Теперь она разбирала все его слова, хотя по-прежнему ничего не понимала.
Маэрлин положила руку Эдди на плечо.
— Я не могу оставить девочку наедине с ее несчастьем, чтобы она потом мучила себя… после того что должно произойти. Если бы мы только сумели…
Человек сердито поглядел на Эдди.
— Если будешь медлить, для нее тоже выйдет только хуже.
— О чем это вы говорите? — спросила Эдди.
— Видишь ли, мы пришли сюда, чтобы кое-что забрать, — ответил человек. — И когда этого кое-чего, а точнее кое-кого, здесь больше не будет, все изменится. — Теперь он говорил очень медленно. — Произойдут события, которые не должны были случиться, и наоборот, не произойдет то, что иначе случилось бы. Иначе говоря, Маэрлин пришла забрать то, что нам нужно, и чем дольше она будет медлить, тем больше все усложнится.
— Тебе не очень-то удаются такие объяснения, — сказала Маэрлин, — и не надо путать малышей.
— Не надо откладывать!
Пальцы Маэрлин вцепились в плечо Эдди.
— Но оставить ее здесь, зная, что она никогда…
— Взять ее с собой ты не можешь.
Не разговаривай с незнакомцами. Папа говорил ей это множество раз.
Не разговаривай с незнакомцами и приглядывай за братом. Этого человека наверняка можно считать незнакомцем, пускай даже Маэрлин его знает; к тому же Эдди видела, что та боится.
Маэрлин схватила Эдди за руку. Все вокруг внезапно вздрогнуло и покачнулось; Эдди почувствовала, что ее сейчас стошнит. По детской площадке прошла рябь, словно Эдди смотрела на нее сквозь толщу воды, а потом все снова стало как всегда — все перекладины на месте и ярко блестят. Она несколько раз глотнула прохладный воздух, и тошнота понемногу прошла. Парк, однако, все еще выглядел не совсем нормально: горка находилась дальше от гимнастического комплекса, а качелей только шесть, а не семь. В парке никого не было, только у пруда пара больших парней в плавках — вероятно, спасатели.
У Эдди подкосились ноги, и внезапно оказалось, что она сидит на траве.
— Что случилось? — прошептала она.
— Мы пошли в парк, и мой друг последовал за нами, — сказала Маэрлин. Ее голос дрожал. — Но теперь нам надо возвращаться домой, потому что время ужинать.
— Время, — повторил Сирил.
— Не может быть, — пробормотала Эдди. — Мы ведь только что вышли из дома!
Однако парк не был, как обычно в послеобеденное время, пронизан солнечным светом, а по другую сторону улицы, на затянутой сеткой террасе большого белого дома за столом сидели мужчина и женщина.
Эдди не помнила, чтобы эта терраса была затянута сеткой. Она подняла голову.
— Что происходит?
Маэрлин побледнела и прикусила нижнюю губу.
— Гляди, — сказал Сирил. — Клубничная птичка!
Он показывал на серый дом с башенкой. На передней стене дома, рядом с верандой, возникло изображение, словно в кинотеатре; сперва картинка была размытой, но потом прояснилась, и они увидели ржавый гимнастический комплекс из заброшенного парка, который они только что покинули. Седоволосый человек в полосатом пиджаке стоял рядом со шведской стенкой, прижимая к груди соломенную шляпу.

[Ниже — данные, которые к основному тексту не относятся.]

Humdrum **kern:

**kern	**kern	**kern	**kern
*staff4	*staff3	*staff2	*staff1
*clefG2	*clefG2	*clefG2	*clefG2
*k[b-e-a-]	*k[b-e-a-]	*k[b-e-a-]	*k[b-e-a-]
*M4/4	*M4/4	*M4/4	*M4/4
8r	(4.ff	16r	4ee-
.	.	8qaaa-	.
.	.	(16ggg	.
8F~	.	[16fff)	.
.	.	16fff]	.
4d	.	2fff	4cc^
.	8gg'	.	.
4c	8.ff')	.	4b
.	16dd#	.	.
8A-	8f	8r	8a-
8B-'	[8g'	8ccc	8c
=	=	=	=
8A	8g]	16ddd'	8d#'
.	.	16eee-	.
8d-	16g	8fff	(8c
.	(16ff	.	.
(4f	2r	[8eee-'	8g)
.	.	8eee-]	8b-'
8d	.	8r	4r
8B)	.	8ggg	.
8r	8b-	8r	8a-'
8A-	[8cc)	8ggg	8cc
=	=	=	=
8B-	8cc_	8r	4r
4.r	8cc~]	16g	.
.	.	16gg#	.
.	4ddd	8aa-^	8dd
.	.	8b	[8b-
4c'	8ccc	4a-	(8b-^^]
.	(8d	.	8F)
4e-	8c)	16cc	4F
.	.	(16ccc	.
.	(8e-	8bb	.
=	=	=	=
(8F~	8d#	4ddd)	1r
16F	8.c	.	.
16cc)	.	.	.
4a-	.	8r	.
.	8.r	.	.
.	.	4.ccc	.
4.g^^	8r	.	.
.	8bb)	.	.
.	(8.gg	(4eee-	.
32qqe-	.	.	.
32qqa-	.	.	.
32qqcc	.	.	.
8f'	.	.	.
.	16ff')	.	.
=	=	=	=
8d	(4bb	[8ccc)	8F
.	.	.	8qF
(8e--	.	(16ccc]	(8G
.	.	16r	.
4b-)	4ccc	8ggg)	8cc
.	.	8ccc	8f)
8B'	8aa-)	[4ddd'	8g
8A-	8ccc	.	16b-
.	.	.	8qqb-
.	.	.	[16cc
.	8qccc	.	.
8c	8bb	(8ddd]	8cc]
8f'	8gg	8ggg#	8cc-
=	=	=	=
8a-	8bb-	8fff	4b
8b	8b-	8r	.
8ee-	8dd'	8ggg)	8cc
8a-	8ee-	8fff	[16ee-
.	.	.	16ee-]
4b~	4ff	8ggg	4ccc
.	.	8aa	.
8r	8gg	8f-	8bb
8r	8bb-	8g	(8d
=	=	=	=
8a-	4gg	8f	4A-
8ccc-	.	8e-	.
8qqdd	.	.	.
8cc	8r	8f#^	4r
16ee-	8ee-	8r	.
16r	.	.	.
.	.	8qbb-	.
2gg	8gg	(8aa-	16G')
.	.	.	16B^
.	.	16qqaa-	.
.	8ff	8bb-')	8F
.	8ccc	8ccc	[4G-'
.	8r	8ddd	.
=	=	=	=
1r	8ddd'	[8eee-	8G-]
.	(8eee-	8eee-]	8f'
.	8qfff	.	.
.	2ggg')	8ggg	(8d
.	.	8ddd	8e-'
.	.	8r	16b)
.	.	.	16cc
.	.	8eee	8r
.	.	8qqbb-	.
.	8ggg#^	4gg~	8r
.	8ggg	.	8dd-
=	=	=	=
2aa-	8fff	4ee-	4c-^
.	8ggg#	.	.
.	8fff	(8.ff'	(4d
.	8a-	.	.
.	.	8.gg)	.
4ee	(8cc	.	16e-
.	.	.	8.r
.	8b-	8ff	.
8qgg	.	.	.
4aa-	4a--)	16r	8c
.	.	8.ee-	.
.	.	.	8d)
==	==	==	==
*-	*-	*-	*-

Человек помахал им шляпой, и картинка начала медленно растворяться.
— Нет, — вполголоса пробормотала Маэрлин. Она взяла Эдди за руку и повела детей прочь из парка.
* * *
Отец Эдди с обеспокоенным лицом торопился к ним через мост.
— Решил пойти вас поискать, — сказал он, нагибаясь, чтобы обнять Эдди.

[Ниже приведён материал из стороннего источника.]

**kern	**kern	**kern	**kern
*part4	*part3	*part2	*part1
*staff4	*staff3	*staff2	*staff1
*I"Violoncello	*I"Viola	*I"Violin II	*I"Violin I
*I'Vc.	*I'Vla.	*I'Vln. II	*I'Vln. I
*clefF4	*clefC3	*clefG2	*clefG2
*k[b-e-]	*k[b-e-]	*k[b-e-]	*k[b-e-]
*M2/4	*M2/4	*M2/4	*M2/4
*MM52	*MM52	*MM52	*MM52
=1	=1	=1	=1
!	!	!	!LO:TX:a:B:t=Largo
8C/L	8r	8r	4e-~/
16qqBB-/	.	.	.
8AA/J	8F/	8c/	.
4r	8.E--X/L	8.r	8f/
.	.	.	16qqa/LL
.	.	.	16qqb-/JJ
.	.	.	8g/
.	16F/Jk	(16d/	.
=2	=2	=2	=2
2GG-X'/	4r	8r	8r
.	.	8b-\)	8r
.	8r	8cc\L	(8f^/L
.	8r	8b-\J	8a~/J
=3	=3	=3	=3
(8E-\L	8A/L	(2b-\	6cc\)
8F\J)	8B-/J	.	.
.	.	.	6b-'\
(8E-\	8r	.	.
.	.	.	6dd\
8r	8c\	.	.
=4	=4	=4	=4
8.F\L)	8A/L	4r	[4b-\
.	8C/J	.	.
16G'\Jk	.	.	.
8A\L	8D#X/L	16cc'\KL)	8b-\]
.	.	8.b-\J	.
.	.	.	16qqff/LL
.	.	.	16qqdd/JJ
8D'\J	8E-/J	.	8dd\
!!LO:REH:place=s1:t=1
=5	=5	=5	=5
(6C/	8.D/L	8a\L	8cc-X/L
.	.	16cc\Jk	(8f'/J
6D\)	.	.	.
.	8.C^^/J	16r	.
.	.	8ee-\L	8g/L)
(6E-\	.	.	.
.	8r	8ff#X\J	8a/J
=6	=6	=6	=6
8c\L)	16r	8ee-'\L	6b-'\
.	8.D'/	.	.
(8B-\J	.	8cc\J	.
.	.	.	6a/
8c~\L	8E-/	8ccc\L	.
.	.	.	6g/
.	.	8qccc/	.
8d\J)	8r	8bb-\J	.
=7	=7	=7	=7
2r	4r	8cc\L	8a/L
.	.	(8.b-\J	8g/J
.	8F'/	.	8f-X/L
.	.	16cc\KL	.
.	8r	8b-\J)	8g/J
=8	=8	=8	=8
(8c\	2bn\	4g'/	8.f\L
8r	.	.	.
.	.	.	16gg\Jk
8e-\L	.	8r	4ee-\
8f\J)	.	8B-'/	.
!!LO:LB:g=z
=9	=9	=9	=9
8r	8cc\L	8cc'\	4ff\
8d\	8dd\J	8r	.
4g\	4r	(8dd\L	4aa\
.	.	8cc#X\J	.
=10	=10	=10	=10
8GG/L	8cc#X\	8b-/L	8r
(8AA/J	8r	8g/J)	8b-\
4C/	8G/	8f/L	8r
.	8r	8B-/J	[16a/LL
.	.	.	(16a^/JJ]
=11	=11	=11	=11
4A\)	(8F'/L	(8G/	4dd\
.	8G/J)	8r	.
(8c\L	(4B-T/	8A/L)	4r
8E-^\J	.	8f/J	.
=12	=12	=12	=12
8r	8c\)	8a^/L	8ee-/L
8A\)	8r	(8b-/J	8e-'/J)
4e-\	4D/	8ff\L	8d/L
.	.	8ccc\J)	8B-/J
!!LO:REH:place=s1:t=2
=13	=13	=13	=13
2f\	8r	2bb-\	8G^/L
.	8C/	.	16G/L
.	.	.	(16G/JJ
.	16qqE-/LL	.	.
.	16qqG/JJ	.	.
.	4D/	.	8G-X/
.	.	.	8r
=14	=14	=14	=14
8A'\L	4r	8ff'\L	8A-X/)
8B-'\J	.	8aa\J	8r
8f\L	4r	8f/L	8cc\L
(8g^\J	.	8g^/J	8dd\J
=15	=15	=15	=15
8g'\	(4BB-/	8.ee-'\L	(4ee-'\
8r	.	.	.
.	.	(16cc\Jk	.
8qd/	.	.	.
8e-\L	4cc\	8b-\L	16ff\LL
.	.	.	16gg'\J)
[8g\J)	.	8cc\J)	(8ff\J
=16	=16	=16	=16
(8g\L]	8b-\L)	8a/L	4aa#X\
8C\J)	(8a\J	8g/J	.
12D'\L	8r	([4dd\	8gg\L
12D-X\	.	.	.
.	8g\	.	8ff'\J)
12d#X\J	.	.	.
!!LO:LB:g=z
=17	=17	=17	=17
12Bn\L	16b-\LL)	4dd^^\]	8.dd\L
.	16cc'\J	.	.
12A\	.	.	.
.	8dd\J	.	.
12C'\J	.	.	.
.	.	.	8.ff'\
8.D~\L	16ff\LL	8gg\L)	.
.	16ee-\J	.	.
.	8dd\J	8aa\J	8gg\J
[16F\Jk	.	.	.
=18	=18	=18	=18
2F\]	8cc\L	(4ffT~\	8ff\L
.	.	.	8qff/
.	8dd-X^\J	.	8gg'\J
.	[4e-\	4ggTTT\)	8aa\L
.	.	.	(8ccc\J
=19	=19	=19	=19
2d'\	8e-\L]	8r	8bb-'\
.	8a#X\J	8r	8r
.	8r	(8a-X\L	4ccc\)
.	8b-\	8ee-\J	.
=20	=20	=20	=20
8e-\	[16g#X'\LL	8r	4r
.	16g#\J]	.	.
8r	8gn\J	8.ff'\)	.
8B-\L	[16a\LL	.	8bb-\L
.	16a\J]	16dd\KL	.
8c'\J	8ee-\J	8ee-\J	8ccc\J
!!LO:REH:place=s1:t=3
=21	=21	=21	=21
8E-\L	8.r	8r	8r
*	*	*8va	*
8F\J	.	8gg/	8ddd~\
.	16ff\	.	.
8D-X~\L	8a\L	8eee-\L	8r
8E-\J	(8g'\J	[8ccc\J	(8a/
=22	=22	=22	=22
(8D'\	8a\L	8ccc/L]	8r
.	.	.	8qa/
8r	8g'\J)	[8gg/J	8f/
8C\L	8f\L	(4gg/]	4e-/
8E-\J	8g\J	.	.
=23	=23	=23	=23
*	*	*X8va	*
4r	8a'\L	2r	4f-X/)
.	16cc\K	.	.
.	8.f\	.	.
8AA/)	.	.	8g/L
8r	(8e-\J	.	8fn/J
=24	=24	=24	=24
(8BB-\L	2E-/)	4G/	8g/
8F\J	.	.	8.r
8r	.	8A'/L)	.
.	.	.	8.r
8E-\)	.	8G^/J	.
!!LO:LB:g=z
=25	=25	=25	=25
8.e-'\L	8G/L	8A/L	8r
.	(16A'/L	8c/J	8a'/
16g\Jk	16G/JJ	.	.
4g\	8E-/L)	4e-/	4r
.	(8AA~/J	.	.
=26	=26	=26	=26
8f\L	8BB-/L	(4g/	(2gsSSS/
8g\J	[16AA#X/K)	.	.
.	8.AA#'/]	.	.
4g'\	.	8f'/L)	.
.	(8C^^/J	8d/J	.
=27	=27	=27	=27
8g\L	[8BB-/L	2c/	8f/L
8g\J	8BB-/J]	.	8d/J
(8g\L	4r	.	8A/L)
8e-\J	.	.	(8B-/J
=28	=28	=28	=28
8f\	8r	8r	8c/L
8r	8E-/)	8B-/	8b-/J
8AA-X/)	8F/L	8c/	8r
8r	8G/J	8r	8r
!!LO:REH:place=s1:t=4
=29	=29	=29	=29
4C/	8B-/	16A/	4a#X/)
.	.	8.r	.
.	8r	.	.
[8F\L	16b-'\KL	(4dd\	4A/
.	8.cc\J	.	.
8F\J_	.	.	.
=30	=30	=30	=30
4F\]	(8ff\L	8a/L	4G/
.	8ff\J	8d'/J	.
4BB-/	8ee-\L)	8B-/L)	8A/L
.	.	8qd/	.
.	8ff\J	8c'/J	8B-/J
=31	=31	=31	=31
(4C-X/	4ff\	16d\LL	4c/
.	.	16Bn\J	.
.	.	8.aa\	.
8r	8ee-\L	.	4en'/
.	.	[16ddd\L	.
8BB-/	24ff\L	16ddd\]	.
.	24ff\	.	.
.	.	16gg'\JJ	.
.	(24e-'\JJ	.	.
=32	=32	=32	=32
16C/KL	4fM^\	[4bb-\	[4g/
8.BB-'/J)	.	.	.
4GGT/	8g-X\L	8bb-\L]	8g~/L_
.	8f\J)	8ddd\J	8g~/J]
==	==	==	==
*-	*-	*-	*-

— Простите, мы опоздали, — ответила Маэрлин.
— Ну, не так уж и опоздали, однако мама все же беспокоится.
— Не может быть, чтобы было так поздно, — сказала Эдди, когда они перешли через мост. — Мы ведь не очень долго ходили.
Начинало темнеть, по обеим сторонам улицы и на подъездных дорожках стояли припаркованные машины, как бывает, когда люди уже вернулись с работы.
— Мы были в парке, только он оказался не такой, как обычно… — Маэрлин сильно-сильно сжала ее руку.
— Видели клубничную птичку, — пробурчал Сирил.
— Я думал, ты видишь их только на стене в своей комнате, — удивился мистер Альмстед.
— А эта была в парке, — упорствовал Сирил.
— Ничего мы там не видели, — сказала Маэрлин. Ее голос звучал как-то странно; видно, ей было не по себе из-за того, что она лжет.